Ощущения читателя или зрителя современного искусства (даже и, может быть, особенно тогда, когда предметно-событийная сторона произведения как раз внешне масштабна, например, моделирует межпланетные конфликты или столь же фантастические путешествия в истории), равно как и «переживателя» нехудожественных предметов и событий, чаще всего противоположны: мы, как правило, имеем дело с частными явлениями конкретной (= конечной) ценности и смысла, к тому же скорее размазанных по поверхности динамичных (преходящих вместе с этой ценностью) событий, чем затрагивающих их (а потому и нашу) сущность. Такие ценностные реалии не требуют восприятия как «полной гибели всерьез» и не вызывают духовного потрясения.
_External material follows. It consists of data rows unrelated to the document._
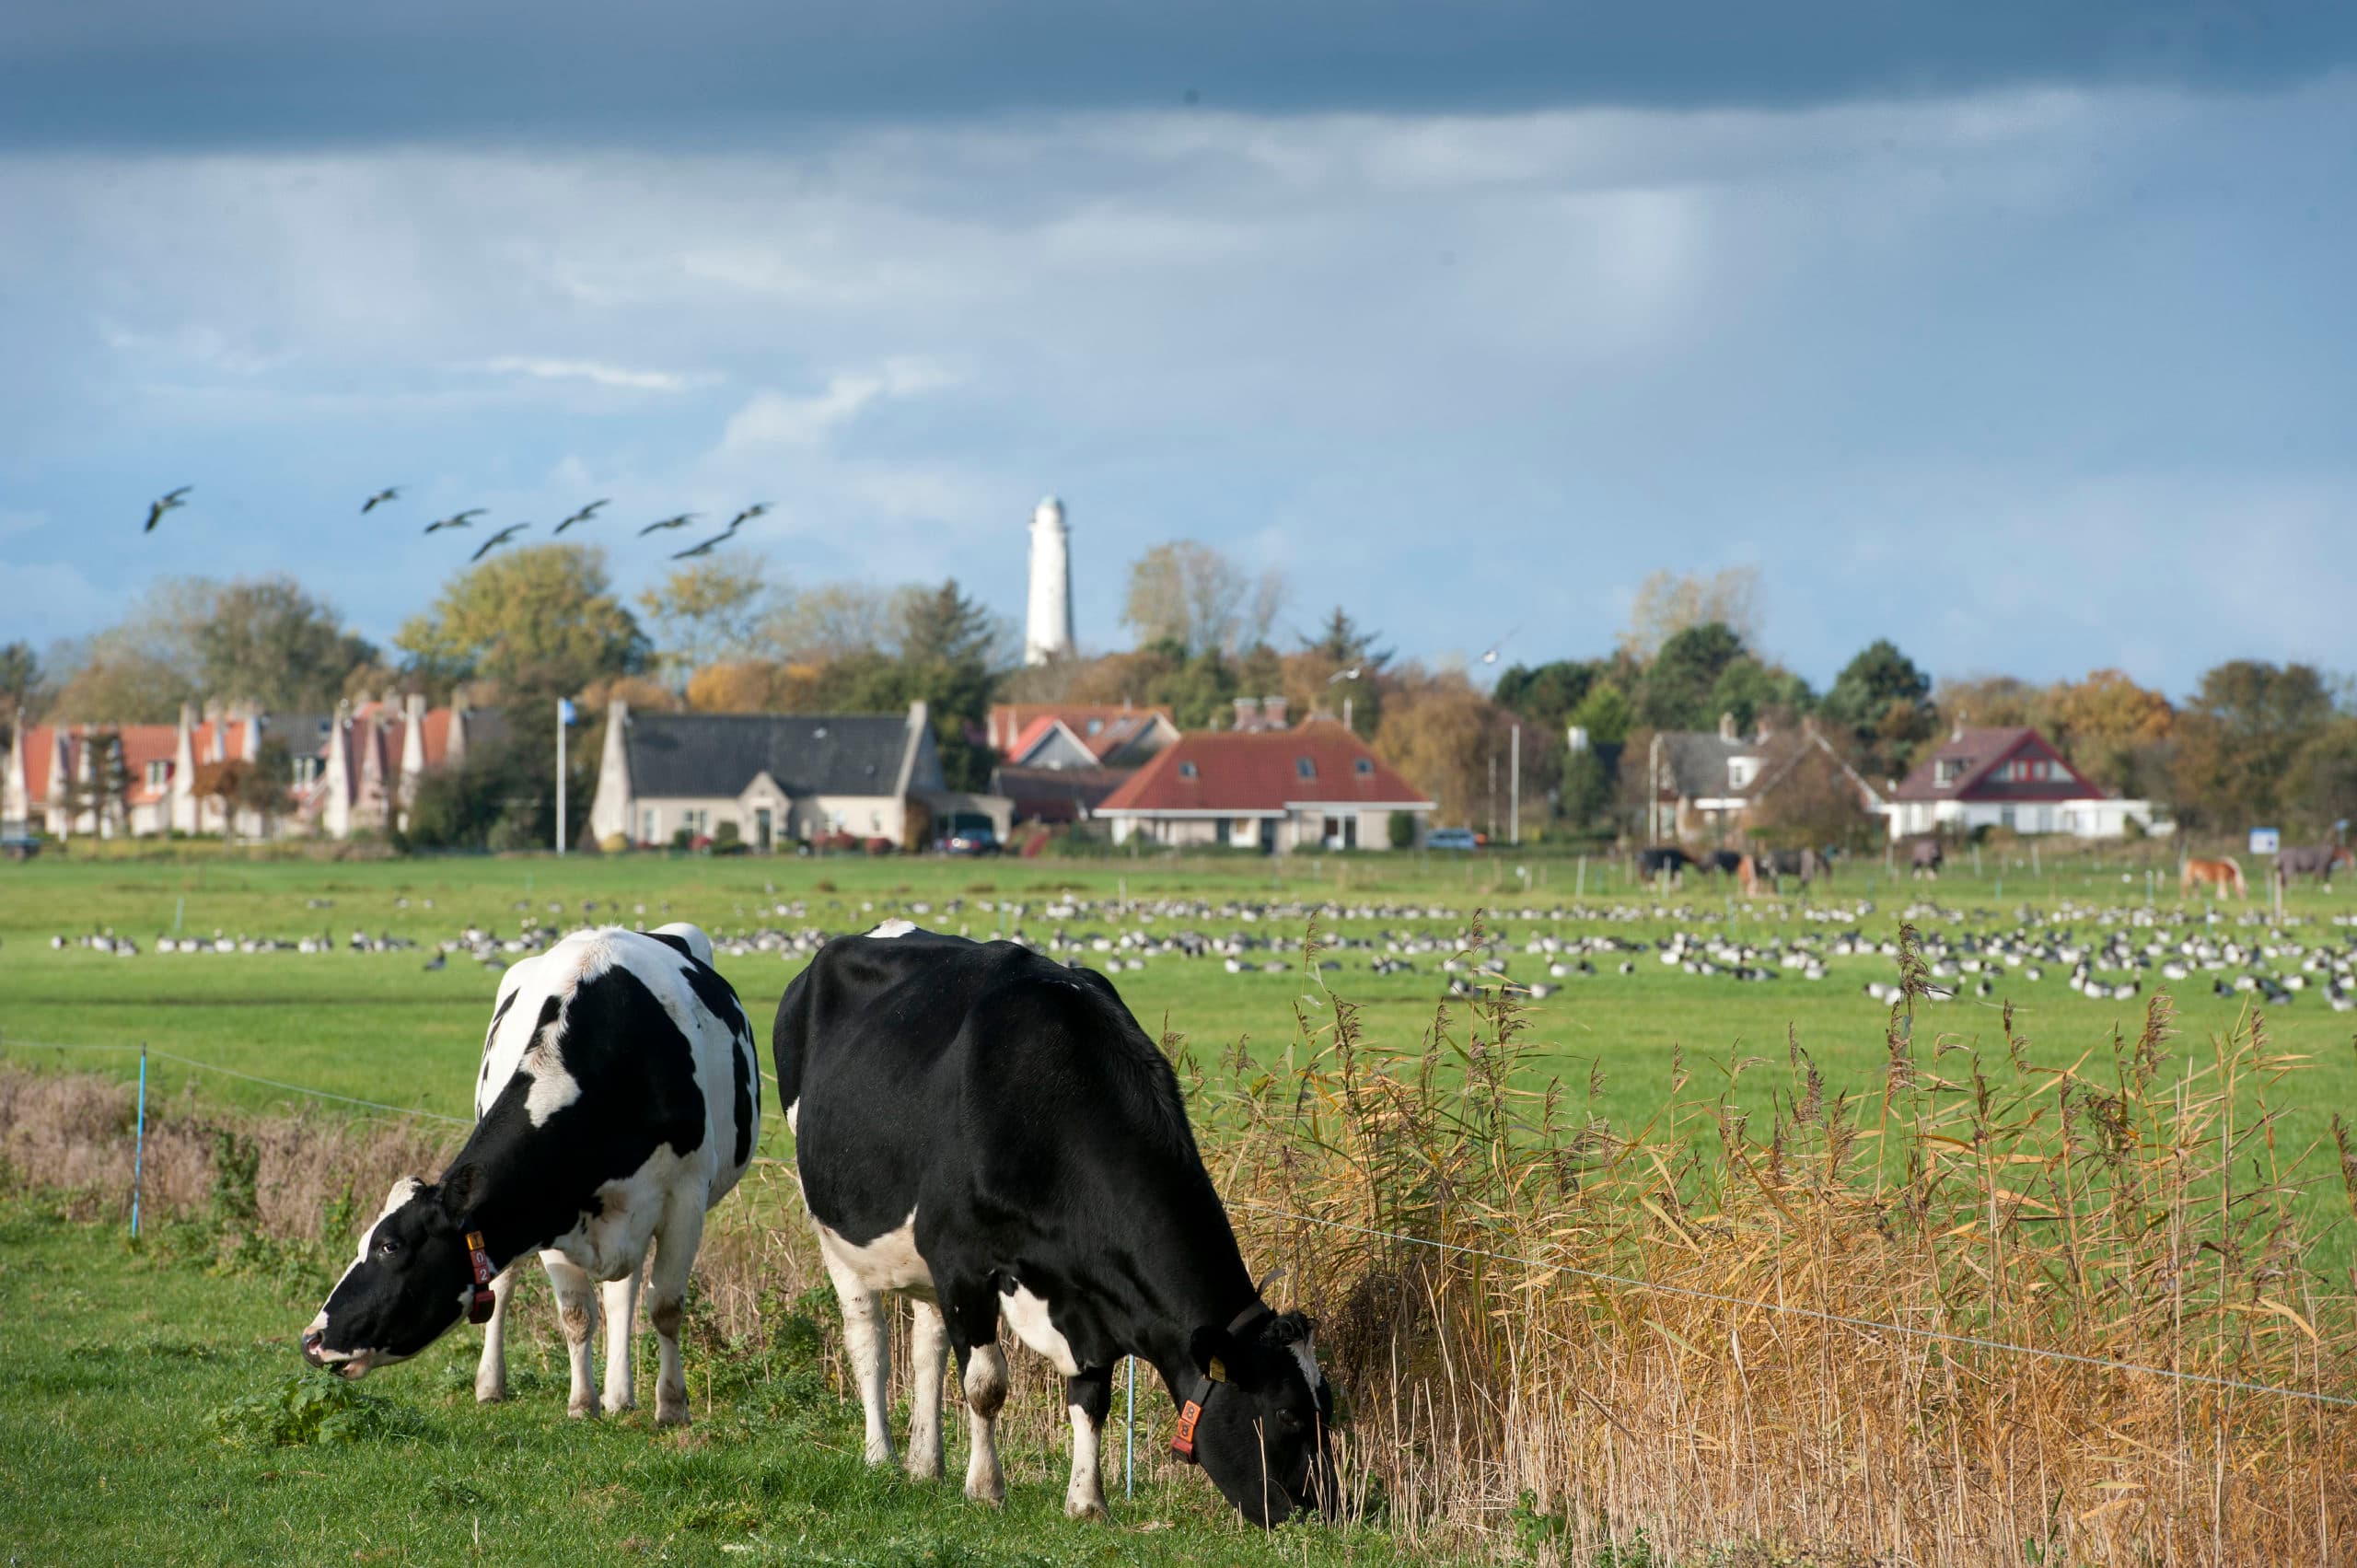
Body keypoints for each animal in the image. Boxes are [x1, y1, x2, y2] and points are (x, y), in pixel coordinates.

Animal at [302, 923, 760, 1428]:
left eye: (389, 1246)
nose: (311, 1340)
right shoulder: (551, 1214)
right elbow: (576, 1314)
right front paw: (582, 1404)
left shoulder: (685, 1198)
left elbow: (666, 1307)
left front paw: (673, 1407)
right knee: (508, 1289)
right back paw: (496, 1386)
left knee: (623, 1294)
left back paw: (622, 1396)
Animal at [774, 921, 1337, 1526]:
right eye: (1288, 1414)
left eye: (1328, 1407)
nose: (1328, 1509)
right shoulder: (961, 1260)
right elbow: (985, 1385)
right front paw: (986, 1489)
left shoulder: (1087, 1296)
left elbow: (1092, 1400)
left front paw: (1087, 1502)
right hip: (830, 1226)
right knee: (869, 1341)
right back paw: (880, 1456)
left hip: (920, 1260)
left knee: (927, 1346)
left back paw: (925, 1464)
И это наблюдение относится не только к массовому искусству, но и ко многим случаям искусства элитарного (ср. фильмы позднего Бунюэля и опять же поздней Киры Муратовой, прозу М. Павича и М. Кундеры, не говоря о русских постмодернистах типа В. Сорокина).

Причины такого измельчания и утраты метафизичности эстетических и моральных ценностей требуют специального анализа. Хотя и здесь, «с ходу» можно назвать по крайней мере две причины такого ценностного «состояния мира». Во-первых, это дальнейшая прагматизация, или «функционализация», жизни и, соответственно, ценностного сознания в постиндустриальную эпоху, когда, например, социальное зло или уродство теряют свою инфернальность, мыслятся скорее результатом конкретного несовершенства социокультурных технологий. Во-вторых, это почти тотальная «феноменологизация» сознания, связанная с ускоряющимися темпами культурных событий, помноженными на столь же тотальную (под влиянием кино и TV) визуализацию и фрагментарность их восприятия.
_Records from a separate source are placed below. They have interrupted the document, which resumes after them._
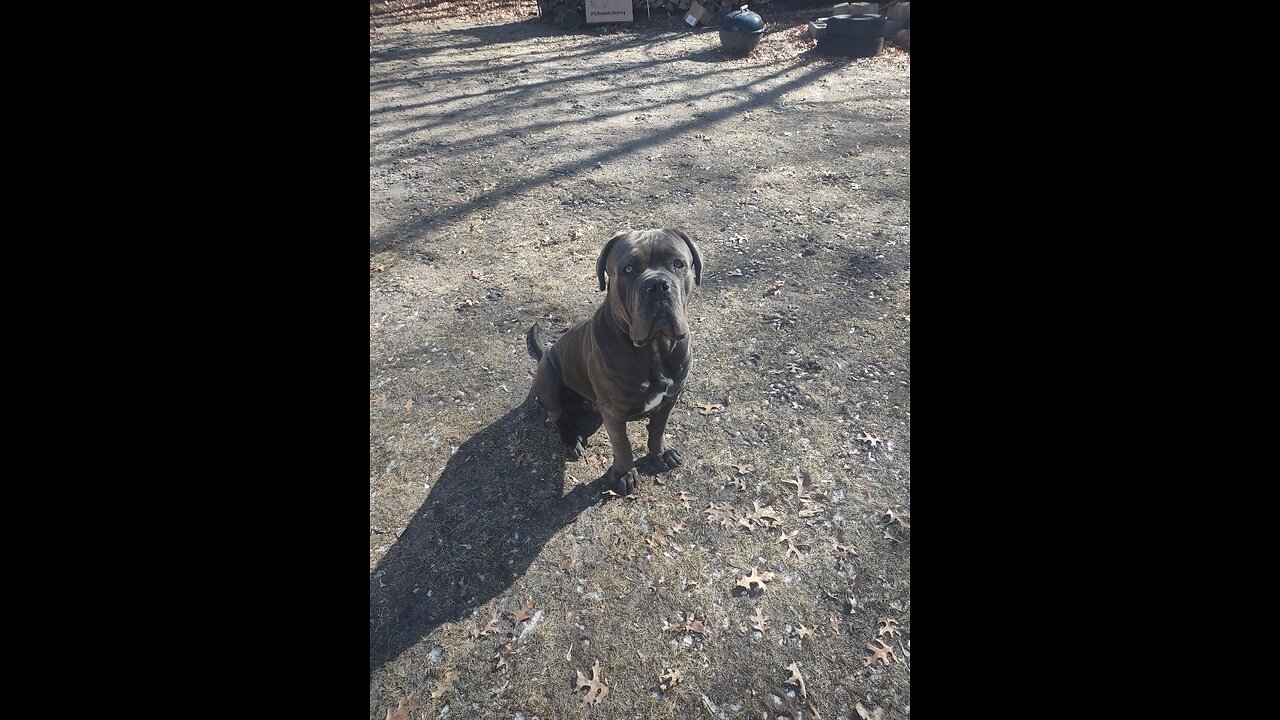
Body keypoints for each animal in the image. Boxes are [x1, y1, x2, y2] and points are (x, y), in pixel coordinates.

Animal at [527, 228, 706, 491]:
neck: (653, 348)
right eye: (628, 269)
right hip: (549, 379)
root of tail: (546, 352)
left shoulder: (670, 398)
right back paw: (571, 440)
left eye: (678, 264)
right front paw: (624, 473)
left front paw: (661, 453)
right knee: (557, 416)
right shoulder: (613, 412)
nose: (657, 284)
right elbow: (622, 444)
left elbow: (658, 428)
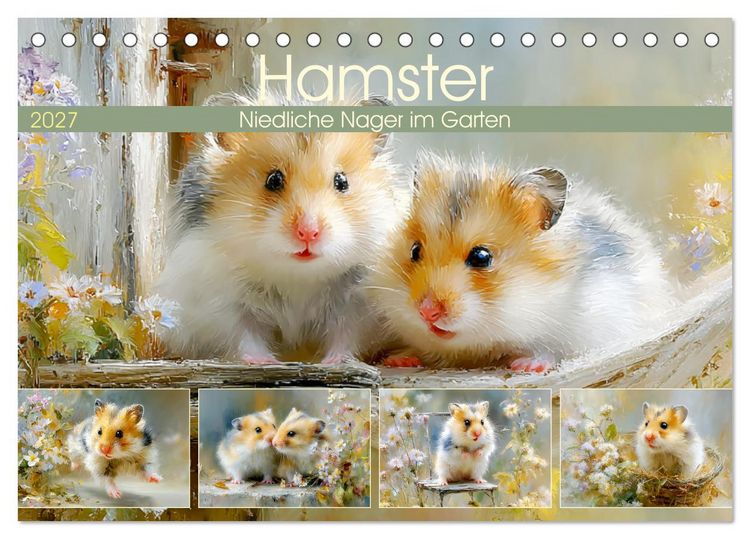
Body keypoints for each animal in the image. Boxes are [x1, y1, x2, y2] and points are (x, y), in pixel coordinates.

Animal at [156, 92, 407, 365]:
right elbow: (245, 335)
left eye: (342, 181)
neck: (297, 276)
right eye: (273, 180)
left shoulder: (356, 304)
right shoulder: (221, 301)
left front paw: (333, 362)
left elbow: (346, 336)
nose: (308, 232)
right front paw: (266, 362)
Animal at [371, 152, 674, 372]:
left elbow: (550, 349)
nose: (426, 312)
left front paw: (525, 365)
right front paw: (398, 359)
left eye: (481, 257)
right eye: (414, 251)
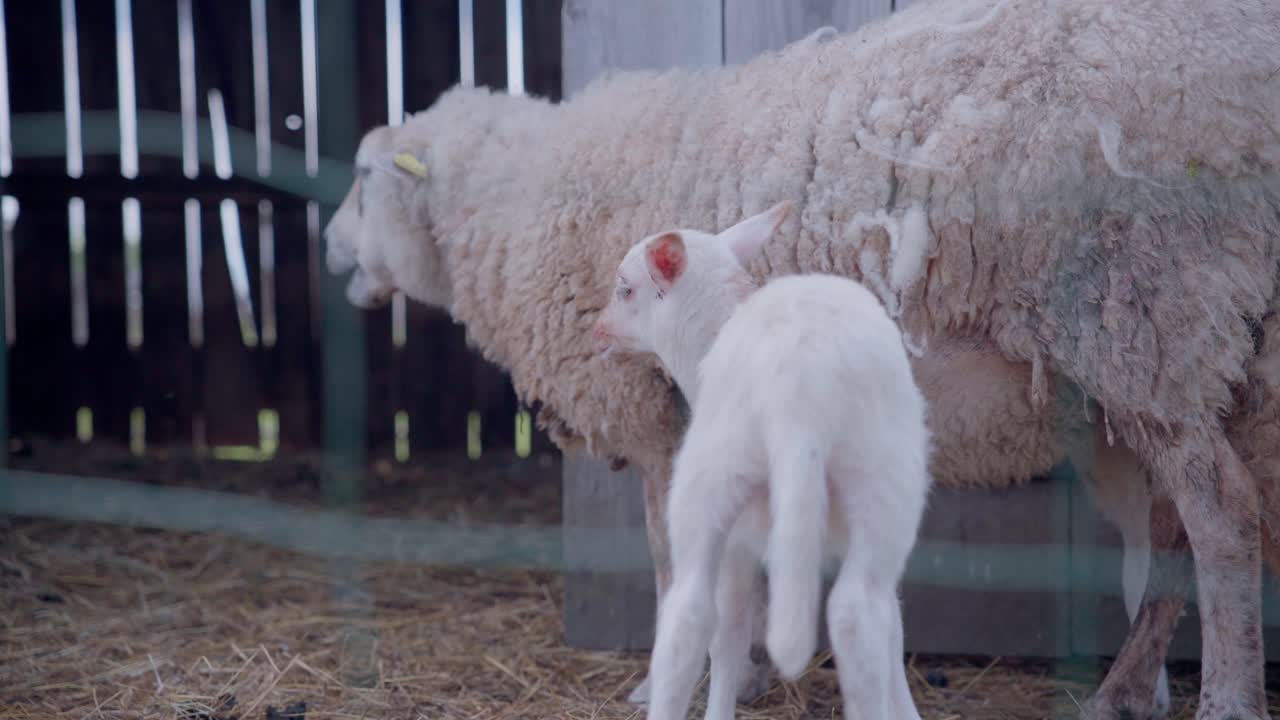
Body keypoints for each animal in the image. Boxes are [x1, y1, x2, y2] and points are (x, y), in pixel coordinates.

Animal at [590, 201, 931, 720]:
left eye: (625, 288)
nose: (598, 329)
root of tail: (801, 387)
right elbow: (893, 629)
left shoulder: (738, 541)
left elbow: (729, 633)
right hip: (881, 479)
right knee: (861, 616)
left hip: (709, 476)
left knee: (688, 618)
Не останавливаясь, за неимением места, на причинах, скажу только об одном существенном следствии девальвации метафизического масштаба и глубины этического и эстетического. Это следствие — кризис современных этики и эстетики, которые, с одной стороны, повсеместно «редуцируются» к психологии, семиотике, культурологии и даже экономике, а с другой стороны, утрачивают живую энергию и вкус к анализу своих вечных и по традиции метафизических объектов и проблем. Отсюда характерное для этиков и эстетиков (говорю, опираясь на личный опыт) и безусловно кризисное состояние гносеологической прострации, ощущение собственной беспомощности и утраты (исчерпанности) своего особого предмета.

Когда для этики и эстетики наступит XXI век и наступит ли вообще — этот вопрос, для меня, во всяком случае, пока остается открытым.